Sebut misalnya, pemilihan presiden langsung atau
kepala daerah yang dipilih langsung, itu justru bertentangan dengan sila
keempat Pancasila yang menganut asas musyawarah untuk mufakat.
Dalam konteks ini, menurut Habib Rizieq, ada unsure kesengajaan dengan
mengorupsi terminologi (istilah). Kelompok sekuler menafsirkan
seenaknya, sehingga kata Musyawarah ditafsirkan sebagai Demokrasi.
Dalam hal ini, Habib Rizieq menambahkan, termasuk, misalnya, penggunaan
istilah parlemen, itu juga untuk mengaburkan kata Musyawarah dan
Perwakilan. “Jangan sebut parlemen, tapi DPR (Dewan Perwakilan Rakyat)
dan MPR (Majelis Permusyawaratan Rakyat),” tegasnya.
Ini bermula
dari pengkhianatan terhadap islam dan kaum Muslimin yang berkuah darah
bermandikan keringat dalam merebut kemerdekaan republik ini.
Umat
Islam sebagai pemegang saham mayoritas negeri ini adalah yang berhak
menetapkan Dasar Negara dan mengisi pembangunan republik dengan landasan
syariat islam.
Jika ada pihak yang mengatakan, ini bukan Negara
Islam, kalau ente mau menegakkan syariat Islam di Negara ini, dan tidak
suka dengan kondisi Indonesia sekarang, ‘silakan keluar’, maka, kata
Habib Rizieq, justru sebaliknya, merekalah yang harus keluar.
Sebab,
penetapan Dasar Negara Indonesia yang dibingkai dalam Piagam Jakarta
itulah yang sah, karena disepakati dan ditandatangani oleh para pendiri
bangsa ini, tapi terjadi penelikungan dan pengkhianatan pada 18 Agustus
1945, sehari setelah proklamasi kemerdekaan—dimana teks proklamasi yang
semestinya adalah pembacaan Piagam Jakarta secara resmi oleh Soekarno,
bukan teks proklamasi dadakan hasil dari tulisan tangan presiden pertama
RI itu.
Bahkan, tak hanya menyepakati Dasar Negara dalam bingkai
Piagam Jakarta, umat Islamlah yang bermandikan darah bercucuran keringat
untuk merebut dan memerdekakan republik ini. Jadi, masuk akal jika kaum
Muslimin adalah yang paling berhak mengatur negeri ini. Ini historis.

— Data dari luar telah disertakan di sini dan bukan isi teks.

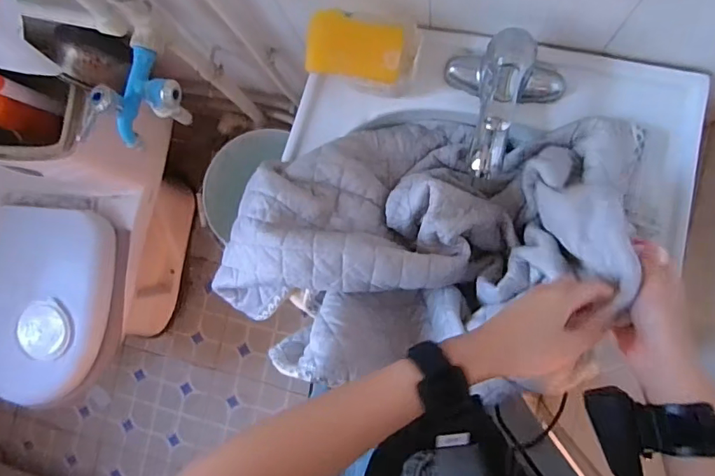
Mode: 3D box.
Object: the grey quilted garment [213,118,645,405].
[{"bbox_3d":[0.079,-0.006,0.535,0.448,0.162,0.289,4,87,8],"label":"grey quilted garment"}]

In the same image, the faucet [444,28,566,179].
[{"bbox_3d":[0.163,-0.140,0.529,0.132,0.099,0.146,5,87,8],"label":"faucet"}]

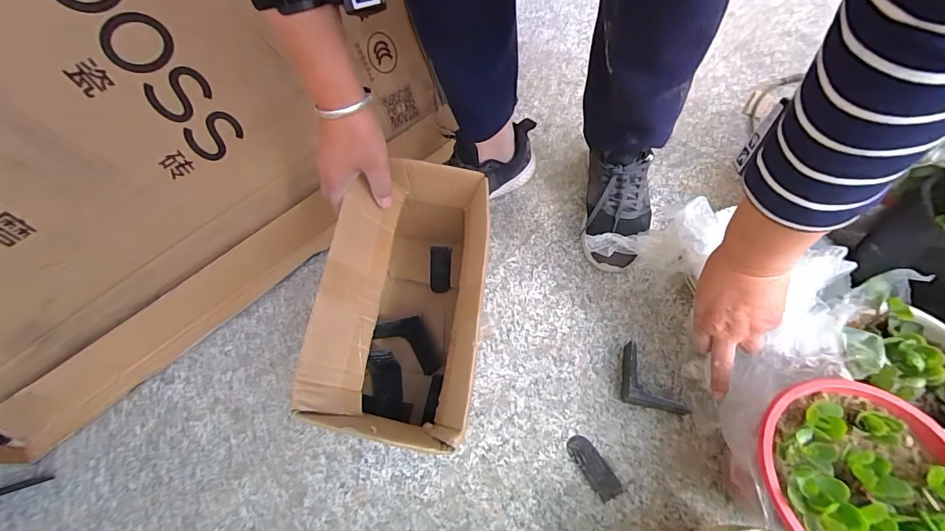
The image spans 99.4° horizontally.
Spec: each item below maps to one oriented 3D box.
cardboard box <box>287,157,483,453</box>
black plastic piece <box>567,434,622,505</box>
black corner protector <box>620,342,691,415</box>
[{"bbox_3d":[-0.064,0.055,0.481,0.157,0.201,0.293,5,62,6],"label":"cardboard box"},{"bbox_3d":[0.147,0.245,0.490,0.032,0.008,0.076,-31,64,-13],"label":"black plastic piece"},{"bbox_3d":[0.218,0.155,0.519,0.060,0.035,0.103,-26,63,-10],"label":"black corner protector"}]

Jangan mengingkari sejarah! Ini negeri Islam. Jadi, kata Habib Rizieq,
umat Islam harus mengisi negeri ini dengan syariat Islam, bukan malah
minggir apalagi keluar dari NKRI.
Jadi, apapun ceritanya, mengungkap
historis perjalanan bangsa dan Negara ini, lebih dari itu, Indonesia
sebenarnya adalah Negara yang berdasarkan Islam, setidaknya bagi
pemeluk-pemeluknya diwajibkan menjalankan dan menegakkan syariat Islam
di persada ini. Yang protes dan menghalangi, jutsru menentang
kesepakatan ditandatanganinya perumusan Dasar Negara dalam Piagam
Jakarta!
Kalaupun tak mengacu pada Piagam Jakarta, Negara ini
berdasarkan Ketuhanan Yang Maha Esa, yakni Allah Subhanahu Wata’ala.

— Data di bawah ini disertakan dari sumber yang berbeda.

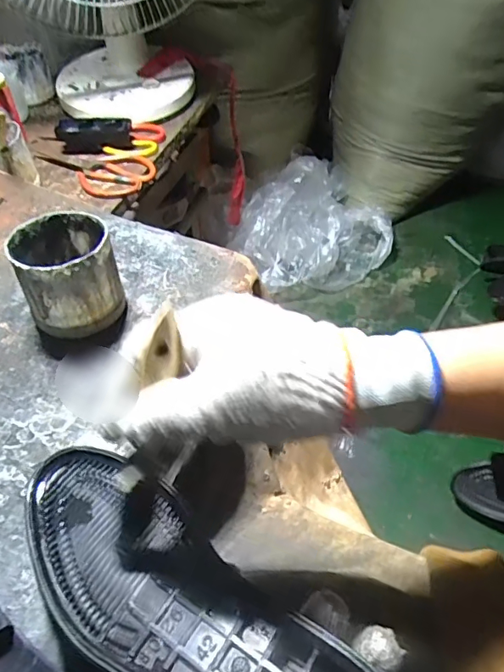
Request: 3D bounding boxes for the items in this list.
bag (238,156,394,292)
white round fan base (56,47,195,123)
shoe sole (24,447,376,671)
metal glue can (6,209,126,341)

Sebab, Tuhan Yang Maha Esa itu adalah Allah. Ditambah lagi dalam
Muqaddimah UUD 1945 ditegaskan, republik ini merdeka “Atas Berkat Rahmat
Allah…”
Bahkan, imbuh Habib Rizieq, dalam batang tubuh UUD 45 pasal
29 ayat 1 dipertegas lagi, “Negara berdasar Atas Ketuhanan Yang Maha
Esa”.
Jadi, kata Habib Rizieq, sungguh sangat sah jika Indonesia
berada dalam NKRI Bersyariah—Negara Kesatuan yang melaksanakan dan
menegakkan syariat Islam. Negara yang berlandaskan Islam, menjalankan
syariat Islam, setidaknya bagi para pemeluknya—dan bukan Negara
Pancasila, apalagi Negara Demokrasi.